The New York Times and Newsweek are reporting that the Bush administration rebuffed a last minute deal from Saddam Hussein to stop the invasion of Iraq. According to the reports, Iraqi representatives offered to give the U.S. rights to Iraqi oil, to hold elections in Iraq, to allow for an intensive search for weapons of mass destruction and to hand over an Iraqi man who was connected to the 1993 bombing of the World Trade Center. Iraq also agreed to support the U.S. so-called war on terrorism and back any U.S.-written Middle East peace proposal. The offer came about through back-channel negotiations between a Lebanese-American businessman, Pentagon advisor Richard Perle and the former head of the Iraqi Intelligence Service. Perle told the New York Times that he met with the Lebanese-businessman but the CIA refused to pursue the negotiations further.
Lawyers at the Environmental Protection Agency say the agency is preparing to drop investigations into 50 power plants that have violated the Clean Air Act and then reexamine the violations under less stringent new regulations that go into effect next month. The change in policy grew out of recommendations made by Vice President Dick Cheney’s energy task force. According to the Times, the move is seen as a major victory for the utility industry which could save between $10 and $20 billion in plant upgrades. The Bush administration and energy executives said the old rules were too expensive. One longtime EPA lawyer told the New York Times “I don’t know of anything like this in 30 years.”
Meanwhile the Los Angeles Times reports today that the Bush administration has drafted a new rule that would rewrite the Clean Water Act to make it easier for developers to build on wetlands and streams. Officials estimated that about 20 millions acres of wetlands — or about 20 percent of the nation’s wetlands outside of Alaska — would no longer be protected by the Clean Water Act.
President Bush yesterday signed legislation that bars a certain late-term abortion procedure in what is seen as the most significant law restricting abortion rights in the 30 years since Roe v. Wade. The legislation was challenged in court in New York, California and Nebraska. Under President Clinton, the legislation made it to the White House twice but it was vetoed both times. At a ceremony yesterday Bush said “America stands for liberty, for the pursuit of happiness and for the unalienable right of life. This right to life cannot be granted or denied by government because it does not come from government, it comes from the creator of life.”

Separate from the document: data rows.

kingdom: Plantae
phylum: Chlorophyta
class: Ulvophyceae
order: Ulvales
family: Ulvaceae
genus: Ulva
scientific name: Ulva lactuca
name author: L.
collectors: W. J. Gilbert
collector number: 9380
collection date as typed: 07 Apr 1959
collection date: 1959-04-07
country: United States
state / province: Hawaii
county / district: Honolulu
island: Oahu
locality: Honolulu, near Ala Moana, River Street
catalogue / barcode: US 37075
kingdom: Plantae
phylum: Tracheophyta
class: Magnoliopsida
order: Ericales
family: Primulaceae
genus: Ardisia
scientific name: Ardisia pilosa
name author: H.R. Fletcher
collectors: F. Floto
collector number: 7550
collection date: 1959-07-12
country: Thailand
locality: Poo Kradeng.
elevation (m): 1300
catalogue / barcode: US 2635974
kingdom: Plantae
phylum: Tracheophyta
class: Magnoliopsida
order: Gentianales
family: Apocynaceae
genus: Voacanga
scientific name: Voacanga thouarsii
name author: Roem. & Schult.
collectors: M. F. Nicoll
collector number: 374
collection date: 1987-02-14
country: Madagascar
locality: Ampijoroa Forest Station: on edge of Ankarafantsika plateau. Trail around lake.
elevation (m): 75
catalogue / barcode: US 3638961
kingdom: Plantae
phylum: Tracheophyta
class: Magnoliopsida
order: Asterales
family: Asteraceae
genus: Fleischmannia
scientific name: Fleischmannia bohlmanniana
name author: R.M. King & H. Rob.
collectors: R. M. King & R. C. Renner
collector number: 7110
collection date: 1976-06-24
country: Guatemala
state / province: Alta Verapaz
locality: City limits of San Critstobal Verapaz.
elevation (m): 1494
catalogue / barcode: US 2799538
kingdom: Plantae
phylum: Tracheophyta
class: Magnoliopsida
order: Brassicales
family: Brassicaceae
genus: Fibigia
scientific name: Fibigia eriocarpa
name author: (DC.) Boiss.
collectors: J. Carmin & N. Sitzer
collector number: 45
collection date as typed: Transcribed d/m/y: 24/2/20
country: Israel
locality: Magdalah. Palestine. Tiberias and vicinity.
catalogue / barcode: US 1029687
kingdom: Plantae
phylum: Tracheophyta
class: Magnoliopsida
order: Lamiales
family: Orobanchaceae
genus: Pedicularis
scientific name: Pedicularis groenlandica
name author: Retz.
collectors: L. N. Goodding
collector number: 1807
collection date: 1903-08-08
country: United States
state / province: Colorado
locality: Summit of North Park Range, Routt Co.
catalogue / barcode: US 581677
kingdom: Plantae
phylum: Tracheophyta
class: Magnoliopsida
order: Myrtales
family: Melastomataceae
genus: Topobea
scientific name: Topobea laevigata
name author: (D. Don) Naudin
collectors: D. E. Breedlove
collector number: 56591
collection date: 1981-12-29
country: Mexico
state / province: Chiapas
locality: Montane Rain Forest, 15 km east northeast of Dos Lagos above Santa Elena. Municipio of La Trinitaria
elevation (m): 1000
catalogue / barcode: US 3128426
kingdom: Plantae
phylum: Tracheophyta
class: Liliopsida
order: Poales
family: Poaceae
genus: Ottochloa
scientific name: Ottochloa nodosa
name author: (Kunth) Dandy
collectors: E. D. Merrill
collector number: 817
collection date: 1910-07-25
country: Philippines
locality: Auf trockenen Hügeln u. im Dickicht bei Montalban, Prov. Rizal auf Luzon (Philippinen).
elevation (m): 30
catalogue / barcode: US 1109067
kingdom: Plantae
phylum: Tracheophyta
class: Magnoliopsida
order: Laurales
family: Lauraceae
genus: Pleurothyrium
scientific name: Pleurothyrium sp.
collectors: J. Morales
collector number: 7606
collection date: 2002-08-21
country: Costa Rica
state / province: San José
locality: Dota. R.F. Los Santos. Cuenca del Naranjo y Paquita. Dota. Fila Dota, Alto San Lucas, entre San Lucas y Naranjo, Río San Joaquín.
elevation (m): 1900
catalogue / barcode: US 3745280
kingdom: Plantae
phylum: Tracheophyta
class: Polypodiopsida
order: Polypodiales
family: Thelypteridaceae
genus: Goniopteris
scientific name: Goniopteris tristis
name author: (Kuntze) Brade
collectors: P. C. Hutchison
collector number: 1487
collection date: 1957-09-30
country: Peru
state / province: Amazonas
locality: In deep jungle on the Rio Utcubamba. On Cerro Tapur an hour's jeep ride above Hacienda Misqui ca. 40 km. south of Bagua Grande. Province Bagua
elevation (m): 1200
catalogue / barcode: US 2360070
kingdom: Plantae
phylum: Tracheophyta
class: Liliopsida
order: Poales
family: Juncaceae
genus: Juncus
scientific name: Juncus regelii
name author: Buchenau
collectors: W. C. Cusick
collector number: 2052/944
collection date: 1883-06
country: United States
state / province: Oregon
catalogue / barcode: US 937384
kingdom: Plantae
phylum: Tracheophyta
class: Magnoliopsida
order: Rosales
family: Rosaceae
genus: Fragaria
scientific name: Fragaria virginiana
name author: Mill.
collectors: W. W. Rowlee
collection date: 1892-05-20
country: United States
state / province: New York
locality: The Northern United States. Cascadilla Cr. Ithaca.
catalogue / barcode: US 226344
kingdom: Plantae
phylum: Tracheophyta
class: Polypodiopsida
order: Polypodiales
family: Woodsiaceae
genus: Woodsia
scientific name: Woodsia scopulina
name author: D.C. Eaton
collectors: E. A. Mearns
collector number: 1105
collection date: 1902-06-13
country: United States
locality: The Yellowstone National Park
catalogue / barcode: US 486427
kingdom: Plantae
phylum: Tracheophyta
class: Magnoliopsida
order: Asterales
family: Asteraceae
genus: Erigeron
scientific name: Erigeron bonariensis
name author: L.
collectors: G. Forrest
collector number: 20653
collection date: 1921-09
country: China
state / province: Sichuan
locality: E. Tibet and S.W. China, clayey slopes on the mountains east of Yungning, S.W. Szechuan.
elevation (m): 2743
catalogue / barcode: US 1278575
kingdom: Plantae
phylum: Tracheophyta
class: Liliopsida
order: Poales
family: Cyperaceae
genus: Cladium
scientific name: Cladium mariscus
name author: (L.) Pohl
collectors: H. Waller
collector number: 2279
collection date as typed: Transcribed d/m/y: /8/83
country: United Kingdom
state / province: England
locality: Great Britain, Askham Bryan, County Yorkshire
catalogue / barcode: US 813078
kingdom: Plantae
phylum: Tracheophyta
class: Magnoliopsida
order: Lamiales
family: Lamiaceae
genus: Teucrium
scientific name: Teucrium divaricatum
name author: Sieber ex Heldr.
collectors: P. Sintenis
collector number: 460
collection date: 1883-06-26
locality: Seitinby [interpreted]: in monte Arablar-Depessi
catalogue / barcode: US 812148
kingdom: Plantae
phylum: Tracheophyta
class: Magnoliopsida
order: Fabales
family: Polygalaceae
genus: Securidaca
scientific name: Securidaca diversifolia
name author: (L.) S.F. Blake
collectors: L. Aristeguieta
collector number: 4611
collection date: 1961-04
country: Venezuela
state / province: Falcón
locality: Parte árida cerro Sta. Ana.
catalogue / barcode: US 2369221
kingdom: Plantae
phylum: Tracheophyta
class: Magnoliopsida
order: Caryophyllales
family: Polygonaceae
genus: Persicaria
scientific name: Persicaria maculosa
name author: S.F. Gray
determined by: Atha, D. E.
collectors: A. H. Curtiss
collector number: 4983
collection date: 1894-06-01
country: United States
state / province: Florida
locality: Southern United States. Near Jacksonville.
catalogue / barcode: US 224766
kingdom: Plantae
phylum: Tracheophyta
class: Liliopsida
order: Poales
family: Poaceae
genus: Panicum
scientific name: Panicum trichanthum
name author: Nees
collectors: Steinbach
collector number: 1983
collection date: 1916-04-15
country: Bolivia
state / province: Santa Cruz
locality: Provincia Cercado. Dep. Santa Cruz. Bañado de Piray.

The Pentagon has begun notifying 43,000 Reserve and National Guard troops to be prepared for a year-long deployment in Iraq. The reserves will be used as part of a new Pentagon plan to rotate troops in and out of Iraq. The Pentagon also announced that the Marines will soon return to Iraq to help re-enforce the Army in the occupation and reconstruction. The Marines played a major role during the invasion but were pulled out by September. The New York Times reports the Pentagon now plans to reduce the number of U.S. troops in Iraq from 130,000 to just over 100,000 over the next year.
In Seattle yesterday, a former truck painter named Gary Ridgway, confessed to murdering 48 women. Prosecutors spared him from a death sentence after he confessed to the killings. He is believed to the most prolific serial killer in American history. Some attorneys have criticized the agreement not to seek the death penalty because they say it will make it harder for prosecutors to seek the death penalty in other cases.
In an update from a story we covered two days, Radio for Peace International is now off the air. The shortwave radio located in Costa Rica had its electricity pulled yesterday by officials at the University for Peace which houses the station. Radio for Peace International broadcasts Democracy Now, Free Speech Radio News, Counterspin and other independent radio programs via shortwave allowing listeners all over the hemisphere to pick up the broadcasts.
Attorney General John Ashcroft yesterday issued new guidelines that would make it easier for the FBI to do background checks on anyone in cases involving national security even if there is no evidence of a crime being committed. An attorney from the American Civil Liberties Union responded to the charge by saying “This is exactly what Americans are worried about. It’s the notion that the government can put your life under a microscope without any evidence that you’re doing anything wrong.”